All through the past four decades, the regime refused to introduce any serious political reform. But meanwhile Syria witnessed great demographic, economic and social transformation. The population became larger and younger; today, more than half of all Syrians are not yet 20 years old. Enormous rural migration to the cities fueled a population explosion at the outskirts of Damascus and Aleppo. With unemployment widespread, wealth became concentrated more tightly in the hands of a small class of regime members and their cronies.

Many Western diplomats and commentators expressed doubts that the Syrian people might one day rise up to demand their rights and freedoms. But those skeptics consistently understated the depth of resistance and dissent. It was no surprise that at the moment of truth, Syrians opened their hearts and minds to the winds of the Arab Spring — winds that blew down the wall that had stood between the Arabs and democracy, and had imposed false choices between stability and chaos or dictatorship and Islamic extremism.

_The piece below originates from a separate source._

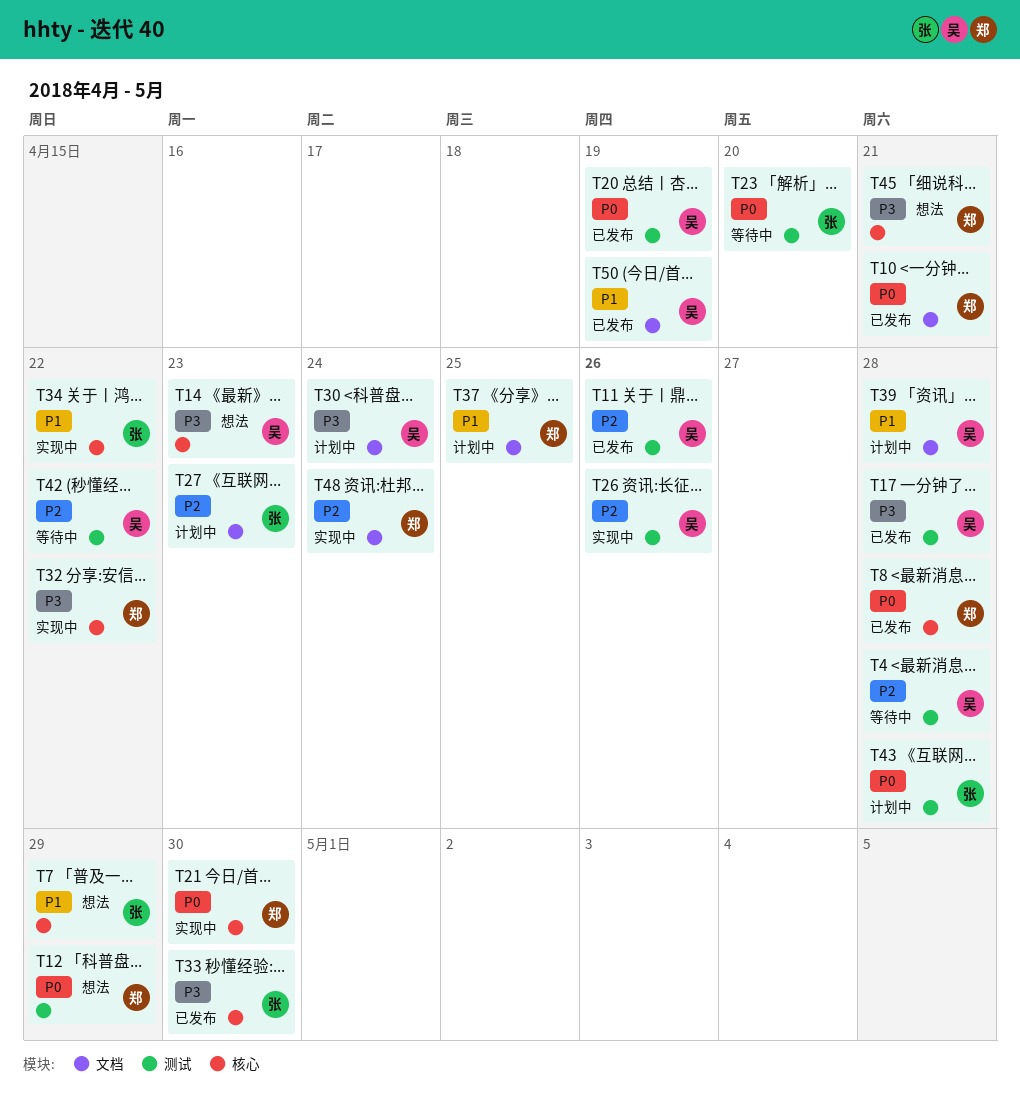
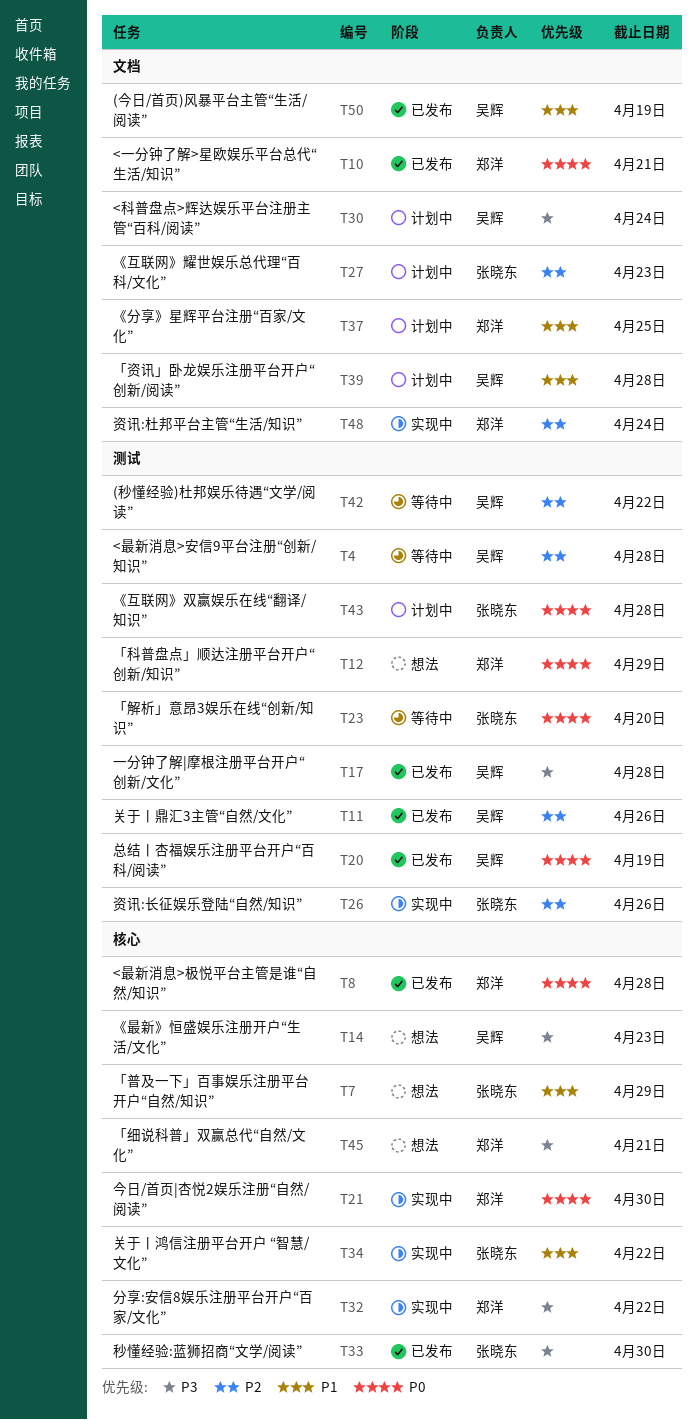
T26, owner: 吴辉 -> 张晓东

History did not leave behind that other, real Syria. Syria returns today to demand its stolen rights, to collect on its overdue bills. Compared to the other Arab uprisings, Syria’s has been perhaps the most arduous, considering the regime’s cruelty and the threat of civil war. At the same time, the people’s unity and their determination to remain peaceful will ultimately enable them to win their freedom and build their own democratic experience. Our exceptionally courageous people, their bare chests exposed to snipers’ bullets, understand the meaning of this freedom; it has already cost them dearly, in the lives of their sons and daughters.

In his interview with National Geographic, Bashar al-Assad did not say what he had done with the big bottle of cologne. It’s a moot point. The regime’s response, and President Assad’s last three speeches, indicate that no one in the presidential palace, not even the president, can move the glass bottle of despotism that has held Syria’s future captive.

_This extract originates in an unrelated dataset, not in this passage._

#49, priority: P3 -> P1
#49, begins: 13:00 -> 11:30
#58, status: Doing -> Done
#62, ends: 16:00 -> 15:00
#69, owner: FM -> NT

My own father governed Syria for four years, but I inherited from him neither power nor fortune. What I inherited was a small suitcase, sent to us from the prison after he died. It held literally all of his belongings after 22 years in confinement. All I remember from this suitcase today is the smell of the prison’s humidity that his clothes exuded when I opened it.

The next time I visit my father’s grave, I will tell him that freedom is reviving again in Syria. I will reassure him that the Syrian people have finally succeeded in breaking this big bottle of cologne, that the scent of freedom has finally been dispersed, that it cannot be drowned by the smell of blood.

Mohammad Ali Atassi is a journalist, filmmaker and human rights activist.